Прошу, конечно, не заставляю. Хотя, можно, наверное, сказать, что и заставляю — ведь когда режиссер просит, понятно, что это надо сделать. Да, прошу жить в декорациях. Я и сам провел много времени в этих декорациях: это же постоянное общение. «Айка» не делалась как обычное кино — сейчас снимаем, а потом не снимаем. Граница между съёмками и не съёмками стёртая. И я учил артистов, что мы можем сидеть пить чай, а потом начнется съёмка, и они даже сами не поймут, когда она началась. Но, если она началась, не нужно выключаться, не нужно бояться, что произойдет что-то неожиданное. Все — и актеры и неактеры — были на это натренированы. Но весь этот метод требует времени.
Как я понимаю, такой метод невозможен без цифровой техники…
По большому счёту да. Хотя мы сняли половину фильма на плёнку, на Super 16mm. А «Тюльпан» снимали, например, целиком на 35мм. Но там у нас был большой лимит, один к двадцати — это очень много.
Что в «Айке» снималось на пленку, а что на цифру?
Все уличные сцены сняты на плёнку. Дело в том, что мы знали: будет снег, а на плёнке снег имеет много градаций, он не плоский, как на цифре, более живой. На пленке, конечно, все получается более живым. И на наутре мы почти все снимали на плёнку. Кроме метро, потому что в метро нельзя было снимать большой камерой. И там мы использовали цифровой Blackmagic Pocket. Это совсем маленькая камера. В декорациях мы снимали в основном на Blackmagic: в ней есть матрица «супер-16», она буквально сделана для нас, там даже можно зерно чуть добавить, сделать изображение под «супер-16». Иола специально такой формат придумала. И в итоге это сработало. Снег на большом экране действительно очень красиво смотрится.

--

** ЗАДАНИЯ **
(1) Повторите дословно отрывок из интервью о съёмках «Айки», начиная со слов «Как я понимаю, такой» и заканчивая словами «это очень много.».
(2) Подхватите интервью о съёмках «Айки» и продолжите его с того места, на котором оно заканчивается.
Записи, идущие после интервью о съёмках «Айки», представляют собой отдельный материал.

--

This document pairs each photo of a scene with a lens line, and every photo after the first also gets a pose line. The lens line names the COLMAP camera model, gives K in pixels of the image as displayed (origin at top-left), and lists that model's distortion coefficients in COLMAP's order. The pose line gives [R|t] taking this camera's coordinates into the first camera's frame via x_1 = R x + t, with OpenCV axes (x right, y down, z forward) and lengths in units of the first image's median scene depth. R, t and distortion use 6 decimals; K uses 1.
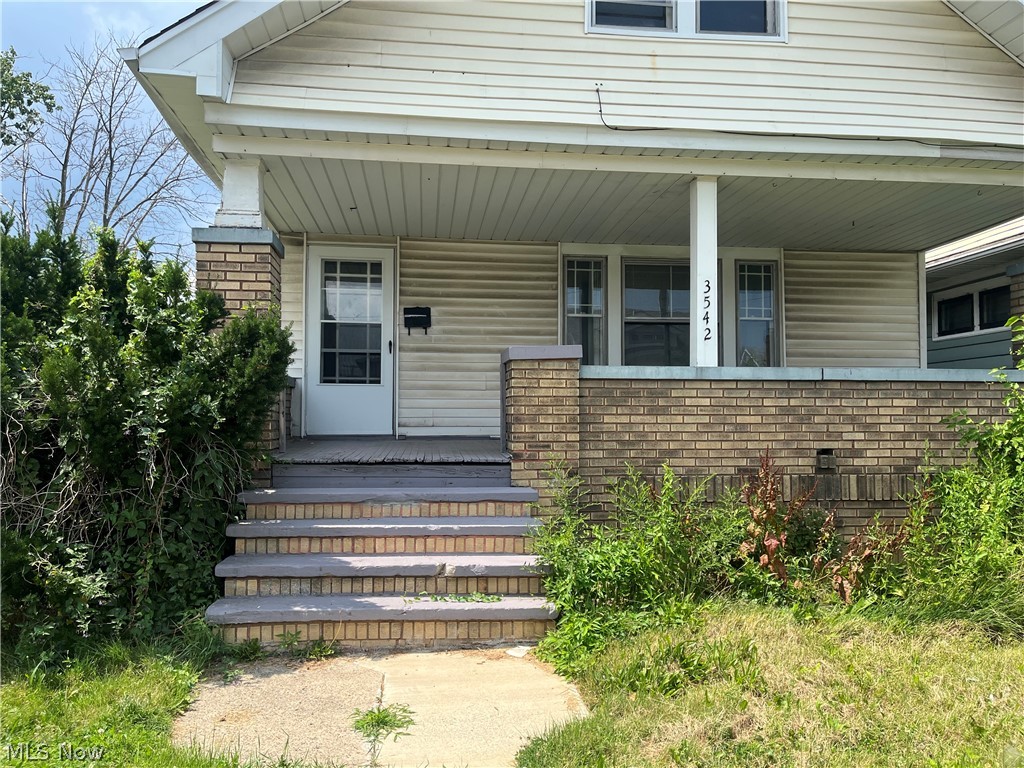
lens RADIAL K [[771.9, 0, 506.7], [0, 771.9, 389.2], [0, 0, 1]] dist [0.049471, -0.054427]
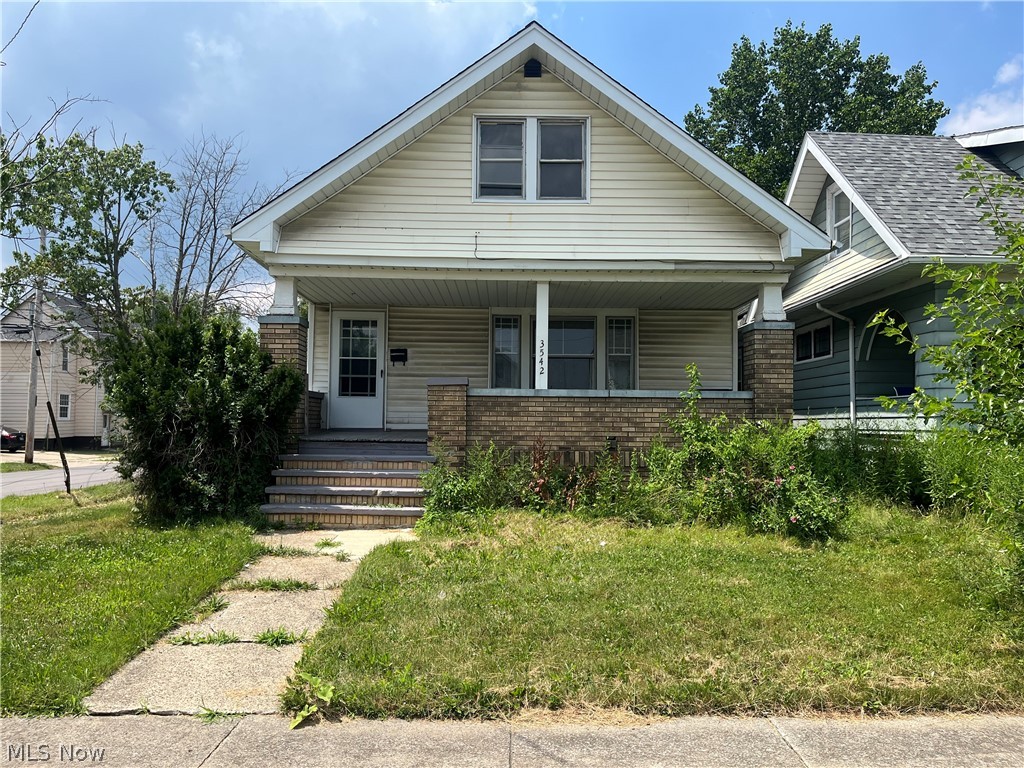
lens RADIAL K [[771.9, 0, 513.4], [0, 771.9, 388.5], [0, 0, 1]] dist [0.049471, -0.054427]
pose [[0.995200, 0.002619, -0.097822, 0.381139], [-0.003342, 0.999968, -0.007229, -0.018207], [0.097800, 0.007521, 0.995178, -0.780355]]
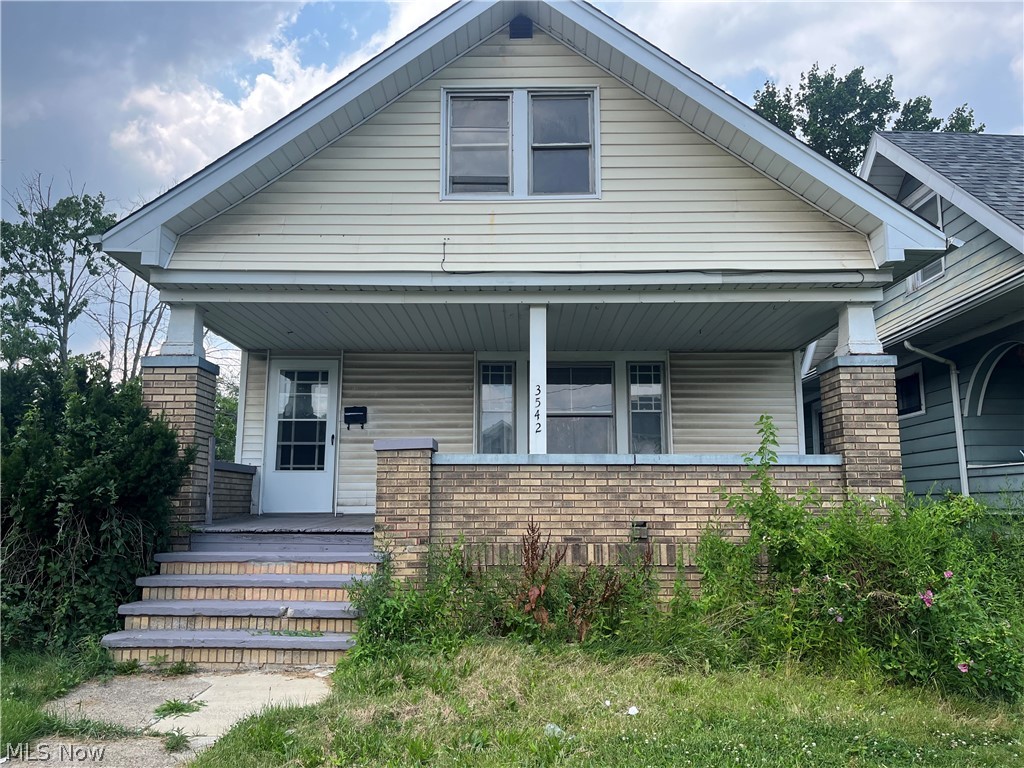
lens RADIAL K [[771.9, 0, 513.0], [0, 771.9, 385.9], [0, 0, 1]] dist [0.049471, -0.054427]
pose [[0.992149, -0.021188, -0.123255, 0.388242], [0.006867, 0.993287, -0.115473, 0.005058], [0.124874, 0.113720, 0.985634, -0.244133]]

--

** РЕЗУЛЬТАТЫ ВЫПОЛНЕНИЯ **
(1)
Как я понимаю, такой метод невозможен без цифровой техники…
По большому счёту да. Хотя мы сняли половину фильма на плёнку, на Super 16mm. А «Тюльпан» снимали, например, целиком на 35мм. Но там у нас был большой лимит, один к двадцати — это очень много.

(2)
Снег был в сценарии?
Нет, мы должны были начать съемки весной, но пока готовились случился очень большой снегопад. Кажется, это была зима 2012-13-го. Мы тогда сняли несколько эпизодов, посмотрели и поняли, что весь фильм нужно снимать в снегу. Другая энергетика.
Зачем вам нужно было видеть градации снега?
А зачем в картинах Караваджо столько оттенков серого и чёрного? Я к кино отношусь как к искусству, как к живописи. Драматургия цвета в этой картине, например, для меня очень важна. Айка — это же такая киргизская Мадонна. И мы старались сделать этот образ в том числе с помощью цвета. Включали в картину цвета, традиционные для иконописи. Бордовый, как покрывала. Много работали с голубым. Я, например, люблю Ван Гога за его бешенную энергетику, и мы использовали его цвета, его воронкообразную структуру мазка: фильм должен затягивать — сначала неощутимо, потом всё сильнее. Что касается цвета: мы хотели, чтобы он внес динамику в зрительское восприятие героини. Да, она совершает не самые привлекательные поступки, но цветовая гамма диктует другое восприятие: она мадонна-гастарбайтер, которая в финале покормит своего ребёнка. Поэтому для меня этот фильм не безнадежный, в нем есть надежда на спасение.
Но вы так описываете её жизнь, так припираете ее к стенке, что понятно: выбора на самом деле у неё нет. И если развивать этот образ богоматери — то, получается, спасителя в Москве XXI века продадут на органы.
Но она же решает зайти в этот подъезд и покормить ребенка. И я вижу, что она уже его не отдаст. Весь фильм она бежит от этого. Начинается фильм с того, что медсестра зовёт ее кормить ребёнка, а она идёт в туалет и сбегает. Конечно, у неё могут отобрать ребёнка. Но я оставляю это за скобками. Может, она постучит в какую-то дверь, и ей откроют, а может, там есть другой выход, и она убежит. Поэтому для меня это все-таки история про надежду.
В «Айке» последний эпизод, где она плачет, снят одним дублем, потому что такие эпизоды не повторяются. Она плачет реально, это реальный подъезд, реальные люди и ребенок. Всё происходит вживую. И представьте: надо снег на воротник насыпать, успеть поправить ей волосы, а она должна держать в себе слёзы. Она же начинает плакать в процессе. И как не расплескать? Это сложно. И ведь это не она кормит, а другая девушка, одетая в такую же одежду. Тут, конечно, мастерство Самал.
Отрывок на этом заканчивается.